Big data may have just crested the wave of inflated expectations and be barrelling towards the trough of disillusionment, at least if you’re following along with the Gartner Hype Cycle.
In other words, some practitioners are beginning to doubt the marketing jive around big data analysis and starting to take a more critical view of the limits of big data systems.
The promise of big data has been that the more data you collect, the more insights you can get for your organization. An engineer from Google, which has profited as much from big data as anyone, has called that notion “the unreasonable effectiveness of data.”
The latest issue of Science News details the limits of big data in a series of articles, the most recent entitled “Big data studies come with replication challenges.”
The problem, according to Science News, is one of validity. With so much data and so many different tools to analyze it, how can one be sure results are correct?
“Each time a scientist chooses one computer program over another or decides to investigate one variable rather than a different one, the decision can lead to very different conclusions,” Tina Hesman Saey wrote.
The validity problem is not one faced only by big data enthusiasts, but by the science community in general. In an earlier article, Science News tackled the issue of irreplicable results, or the increasing inability of scientists to reproduce the results from previously published studies.
One of the basic tenets of good science is that it can be reproduced by anyone, given the same initial conditions. But an increasing number of researchers have found that even the most carefully designed studies sometimes can’t be reproduced with the same results.
“Replicability is a cornerstone of science, but too many studies are failing the test,” Saey wrote. While dubious science can result from myriad reasons (the pressure on academicians to publish, for one), at least part of the blame can placed on a misuse of statistical analysis, which can be subtle and tricky to do correctly, Saey observed.
Other observers have also voiced weariness around the marketing promises of big data offered by the likes of IBM, Hewlett-Packard and others.
“There is this idea endemic to the marketing of data science that big data analysis can happen quickly, supporting an innovative and rapidly changing company,” wrote John Foreman, the data scientist at MailChimp.com in a recent blog post. “But in my experience and in the experience of many of the analysts I know, this marketing idea bears little resemblance to reality.”
Foreman notes that good statistical modeling requires stable input, at least a few cycles of historical data, and a predicted range of outcomes.
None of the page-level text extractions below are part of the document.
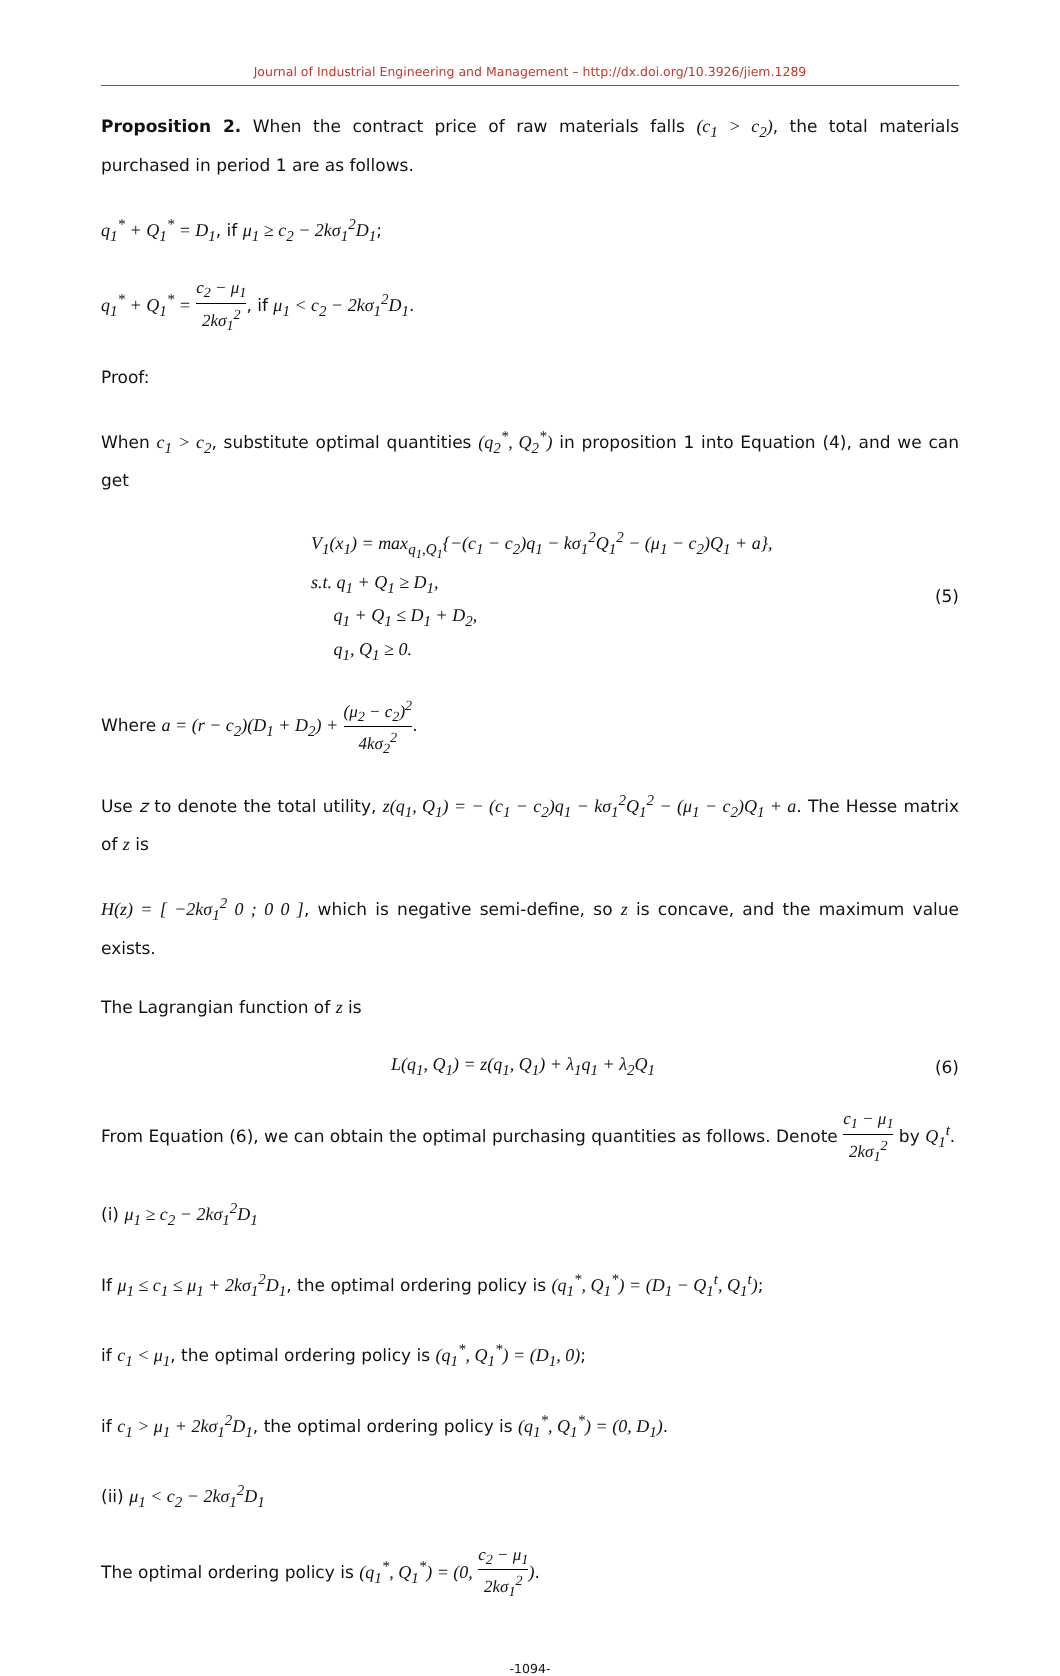Journal of Industrial Engineering and Management – http://dx.doi.org/10.3926/jiem.1289
Proposition 2. When the contract price of raw materials falls (c<sub>1</sub> > c<sub>2</sub>), the total materials purchased in period 1 are as follows.
q<sub>1</sub><sup>*</sup> + Q<sub>1</sub><sup>*</sup> = D<sub>1</sub>, if μ<sub>1</sub> ≥ c<sub>2</sub> − 2kσ<sub>1</sub><sup>2</sup>D<sub>1</sub>;
q<sub>1</sub><sup>*</sup> + Q<sub>1</sub><sup>*</sup> = c<sub>2</sub> − μ<sub>1</sub> 2kσ<sub>1</sub><sup>2</sup>, if μ<sub>1</sub> < c<sub>2</sub> − 2kσ<sub>1</sub><sup>2</sup>D<sub>1</sub>.
Proof:
When c<sub>1</sub> > c<sub>2</sub>, substitute optimal quantities (q<sub>2</sub><sup>*</sup>, Q<sub>2</sub><sup>*</sup>) in proposition 1 into Equation (4), and we can get
V<sub>1</sub>(x<sub>1</sub>) = max<sub>q<sub>1</sub>,Q<sub>1</sub></sub>{−(c<sub>1</sub> − c<sub>2</sub>)q<sub>1</sub> − kσ<sub>1</sub><sup>2</sup>Q<sub>1</sub><sup>2</sup> − (μ<sub>1</sub> − c<sub>2</sub>)Q<sub>1</sub> + a},
s.t. q<sub>1</sub> + Q<sub>1</sub> ≥ D<sub>1</sub>,
q<sub>1</sub> + Q<sub>1</sub> ≤ D<sub>1</sub> + D<sub>2</sub>,
q<sub>1</sub>, Q<sub>1</sub> ≥ 0.
(5)
Where a = (r − c<sub>2</sub>)(D<sub>1</sub> + D<sub>2</sub>) + (μ<sub>2</sub> − c<sub>2</sub>)<sup>2</sup> 4kσ<sub>2</sub><sup>2</sup>.
Use z to denote the total utility, z(q<sub>1</sub>, Q<sub>1</sub>) = − (c<sub>1</sub> − c<sub>2</sub>)q<sub>1</sub> − kσ<sub>1</sub><sup>2</sup>Q<sub>1</sub><sup>2</sup> − (μ<sub>1</sub> − c<sub>2</sub>)Q<sub>1</sub> + a. The Hesse matrix of z is
H(z) = [ −2kσ<sub>1</sub><sup>2</sup> 0 ; 0 0 ], which is negative semi-define, so z is concave, and the maximum value exists.
The Lagrangian function of z is
L(q<sub>1</sub>, Q<sub>1</sub>) = z(q<sub>1</sub>, Q<sub>1</sub>) + λ<sub>1</sub>q<sub>1</sub> + λ<sub>2</sub>Q<sub>1</sub>
(6)
From Equation (6), we can obtain the optimal purchasing quantities as follows. Denote c<sub>1</sub> − μ<sub>1</sub> 2kσ<sub>1</sub><sup>2</sup> by Q<sub>1</sub><sup>t</sup>.
(i) μ<sub>1</sub> ≥ c<sub>2</sub> − 2kσ<sub>1</sub><sup>2</sup>D<sub>1</sub>
If μ<sub>1</sub> ≤ c<sub>1</sub> ≤ μ<sub>1</sub> + 2kσ<sub>1</sub><sup>2</sup>D<sub>1</sub>, the optimal ordering policy is (q<sub>1</sub><sup>*</sup>, Q<sub>1</sub><sup>*</sup>) = (D<sub>1</sub> − Q<sub>1</sub><sup>t</sup>, Q<sub>1</sub><sup>t</sup>);
if c<sub>1</sub> < μ<sub>1</sub>, the optimal ordering policy is (q<sub>1</sub><sup>*</sup>, Q<sub>1</sub><sup>*</sup>) = (D<sub>1</sub>, 0);
if c<sub>1</sub> > μ<sub>1</sub> + 2kσ<sub>1</sub><sup>2</sup>D<sub>1</sub>, the optimal ordering policy is (q<sub>1</sub><sup>*</sup>, Q<sub>1</sub><sup>*</sup>) = (0, D<sub>1</sub>).
(ii) μ<sub>1</sub> < c<sub>2</sub> − 2kσ<sub>1</sub><sup>2</sup>D<sub>1</sub>
The optimal ordering policy is (q<sub>1</sub><sup>*</sup>, Q<sub>1</sub><sup>*</sup>) = (0, c<sub>2</sub> − μ<sub>1</sub> 2kσ<sub>1</sub><sup>2</sup>).
-1094-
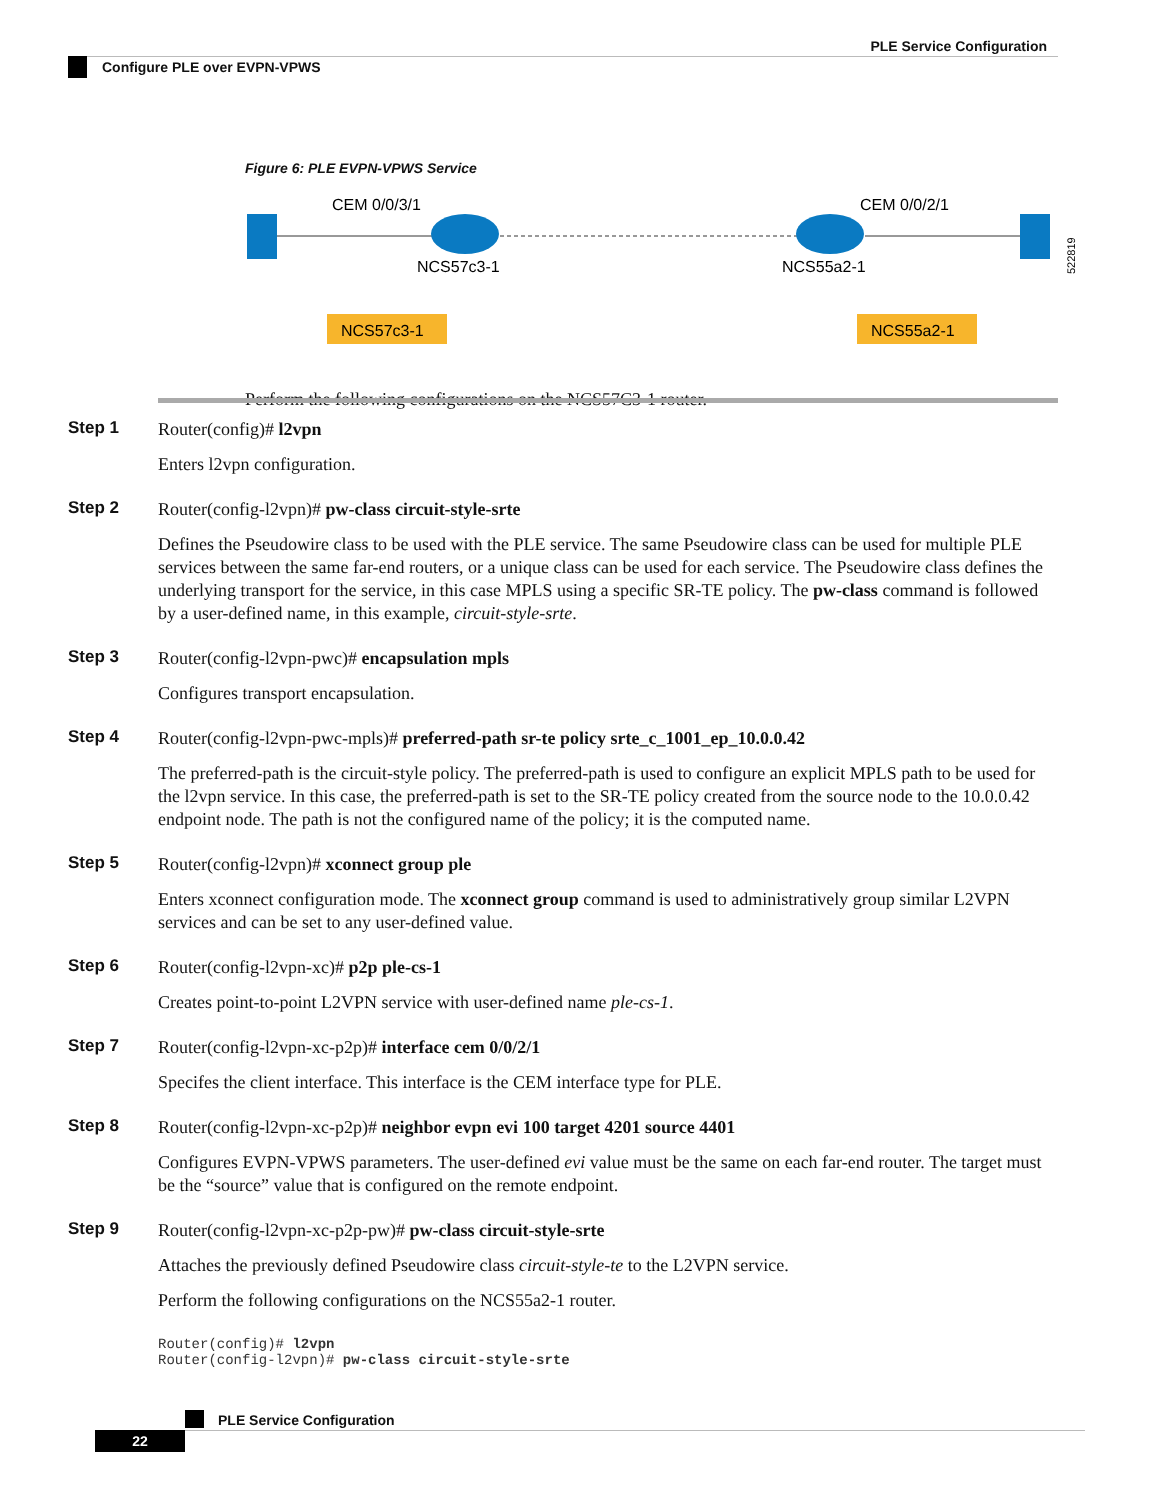PLE Service Configuration
Configure PLE over EVPN-VPWS
Figure 6: PLE EVPN-VPWS Service
CEM 0/0/3/1
CEM 0/0/2/1
NCS57c3-1
NCS55a2-1
NCS57c3-1
NCS55a2-1
522819
Perform the following configurations on the NCS57C3-1 router.
Step 1
Router(config)# l2vpn
Enters l2vpn configuration.
Step 2
Router(config-l2vpn)# pw-class circuit-style-srte
Defines the Pseudowire class to be used with the PLE service. The same Pseudowire class can be used for multiple PLE services between the same far-end routers, or a unique class can be used for each service. The Pseudowire class defines the underlying transport for the service, in this case MPLS using a specific SR-TE policy. The pw-class command is followed by a user-defined name, in this example, circuit-style-srte.
Step 3
Router(config-l2vpn-pwc)# encapsulation mpls
Configures transport encapsulation.
Step 4
Router(config-l2vpn-pwc-mpls)# preferred-path sr-te policy srte_c_1001_ep_10.0.0.42
The preferred-path is the circuit-style policy. The preferred-path is used to configure an explicit MPLS path to be used for the l2vpn service. In this case, the preferred-path is set to the SR-TE policy created from the source node to the 10.0.0.42 endpoint node. The path is not the configured name of the policy; it is the computed name.
Step 5
Router(config-l2vpn)# xconnect group ple
Enters xconnect configuration mode. The xconnect group command is used to administratively group similar L2VPN services and can be set to any user-defined value.
Step 6
Router(config-l2vpn-xc)# p2p ple-cs-1
Creates point-to-point L2VPN service with user-defined name ple-cs-1.
Step 7
Router(config-l2vpn-xc-p2p)# interface cem 0/0/2/1
Specifes the client interface. This interface is the CEM interface type for PLE.
Step 8
Router(config-l2vpn-xc-p2p)# neighbor evpn evi 100 target 4201 source 4401
Configures EVPN-VPWS parameters. The user-defined evi value must be the same on each far-end router. The target must be the “source” value that is configured on the remote endpoint.
Step 9
Router(config-l2vpn-xc-p2p-pw)# pw-class circuit-style-srte
Attaches the previously defined Pseudowire class circuit-style-te to the L2VPN service.
Perform the following configurations on the NCS55a2-1 router.
Router(config)# l2vpn
Router(config-l2vpn)# pw-class circuit-style-srte
PLE Service Configuration
22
Such laborious legwork to get all these elements in place works against the idea, encouraged by many marketing campaigns, that big data systems can deliver fresh results quickly.
Certainly, the validity of big data will be a topic at the O’Reilly Strata + Hadoop World conference, to be held next week in San Jose, California.
In one presentation at the conference, Simon Garland, the chief strategist at database vendor Kx Systems, will talk about how big data is noisy and inconsistent, and cannot be managed well using traditional database analysis systems.
Gartner itself seems to remain bullish about the long-term value of big data systems. In a blog entry for Forbes, research vice president Doug Laney predicted that by 2020, most business functions will be reinvented due to the influence of big data analysis.
Much of the data businesses rely on will come from outside sources, Laney noted. How will weather patterns impact a company’s sales for the next week? How will sentiments about a company’s products expressed social networks drive sales? Such data, coming from multiple sources and in multiple formats, will indeed be “noisy,” Laney wrote. But it will also be valuable.
“Your company’s biggest database isn’t your transaction, CRM, ERP or other internal database. Rather it’s the Web itself and the world of exogenous data now available from syndicated and open data sources,” Laney wrote.